Britain unveils fresh action to calm markets turmoil
Britain on Monday ramped up efforts to calm markets after a heavily criticised budget.
Britain on Monday ramped up efforts to calm markets after a heavily criticised budget, with the government bringing forward key economic forecasts and the Bank of England boosting liquidity.
Finance minister Kwasi Kwarteng will unveil debt-slashing plans and predictions sooner than expected, after markets chaos sparked by his borrowing-fuelled budget at the end of September.
In a U-turn, Kwarteng revealed he would publish his medium-term fiscal plan alongside the forecasts on October 31 rather than in late November.
It comes after the chancellor of the exchequer was already forced to axe a tax cut for the richest earners, in the face of outrage as millions of Britons face a cost-of-living crisis with UK inflation around 10 percent.
Markets have been spooked by the budget from the government of new Prime Minister Liz Truss, who has also unveiled a costly energy price freeze for households and businesses.
The plans that are aimed at supporting Britain's recession-threatened economy sent UK bond yields soaring and the pound tumbling to a record low against the dollar.
The Bank of England earlier Monday revealed it was launching a temporary facility aimed at easing liquidity pressures that arose after the budget shocked markets.
The BoE in a statement announced "additional measures to support market functioning".
It added that the central bank was ready to increase the size of its UK government bond purchases under an emergency measure due to end Friday.
The BoE said it was launching a Temporary Expanded Collateral Repo Facility, enabling "banks to help to ease liquidity pressures facing" client funds beyond the end of this week.
The budget turmoil triggered the emergency buying of long-dated bonds by the BoE.
The central bank has so far made purchases of so-called gilts totalling around ?5 billion ($5.5 billion), far less than its ?65-billion limit, under a plan ending Friday.
The purchases are "to restore market functioning in long-dated government bonds and reduce risks from contagion to credit conditions for UK households and businesses", the BoE stressed in its statement Monday.
The budget was widely criticised, including by the International Monetary Fund, over fears that government debt would balloon to pay for the tax cuts.
Fitch last week lowered the outlook on its credit rating for British government debt to negative from stable.
The pound was down against the dollar Monday but above the record-low level that was close to parity.
Britain's turbulent bond market meanwhile remains elevated on stubborn debt concerns.
The yield on 30-year UK government bonds, which spiked to 5.14 percent following the budget, stood at 4.48 percent on Monday.
"The central bank's action has helped to calm government debt markets but there are concerns about what happens next week after the BoE's support package ends," noted Victoria Scholar, head of investment at Interactive Investor.

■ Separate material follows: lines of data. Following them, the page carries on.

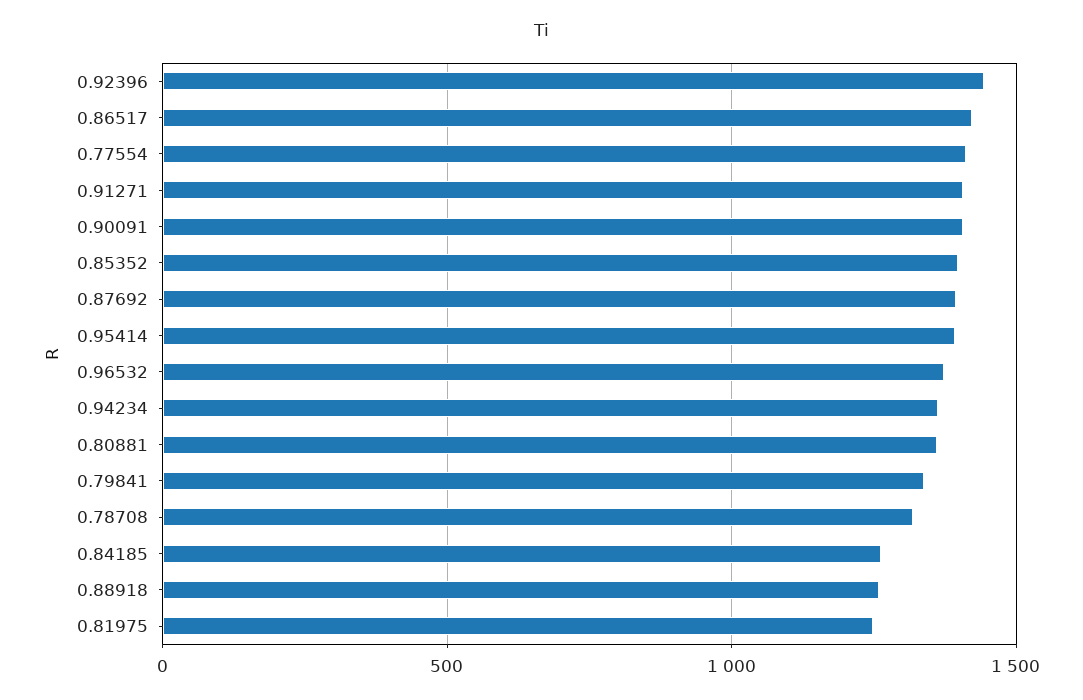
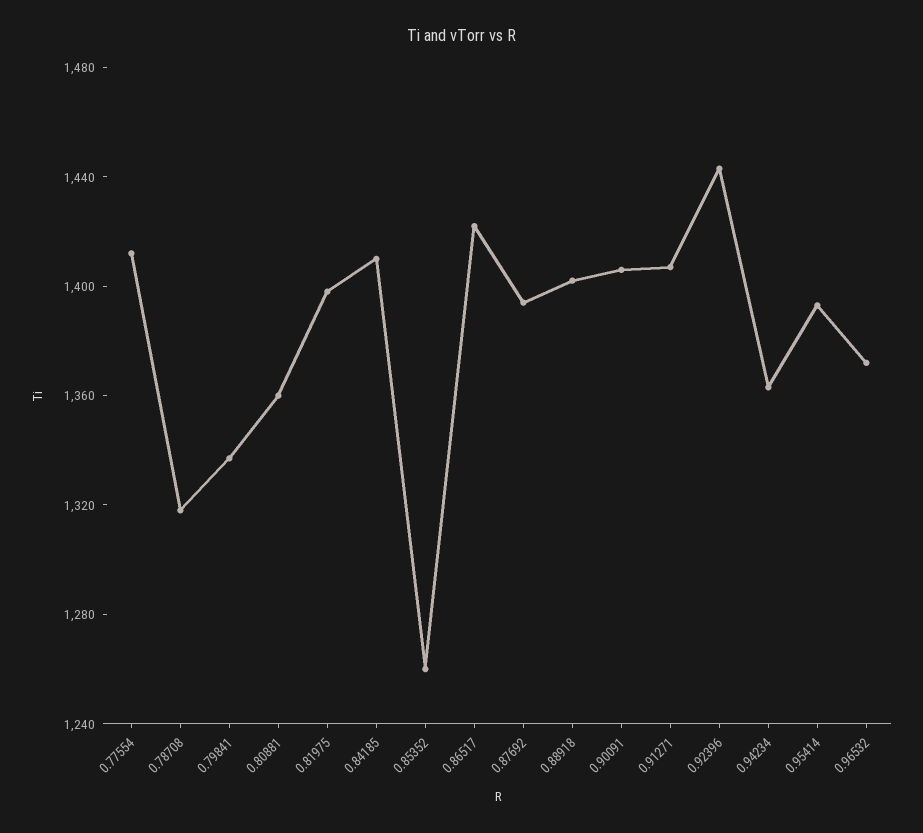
  {
    "0.92396": 1440,
    "0.86517": 1420,
    "0.77554": 1410,
    "0.91271": 1410,
    "0.90091": 1410,
-   "0.85352": 1400,
+   "0.85352": 1260,
    "0.87692": 1390,
    "0.95414": 1390,
    "0.96532": 1370,
    "0.94234": 1360,
    "0.80881": 1360,
    "0.79841": 1340,
    "0.78708": 1320,
-   "0.84185": 1250,
+   "0.84185": 1410,
-   "0.88918": 1250,
+   "0.88918": 1400,
-   "0.81975": 1250
+   "0.81975": 1400
  }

Monday's intervention comes as Britain suffers a cost-of-living crisis caused by the highest inflation in decades after energy and food prices have rocketed this year.
The BoE has piled on further pressure by hiking its main interest rate to a 14-year high in a bid to cool inflation.
This in turn has seen retail banks ramp up interest rates on mortgages, with analysts predicting heavy price falls for homes.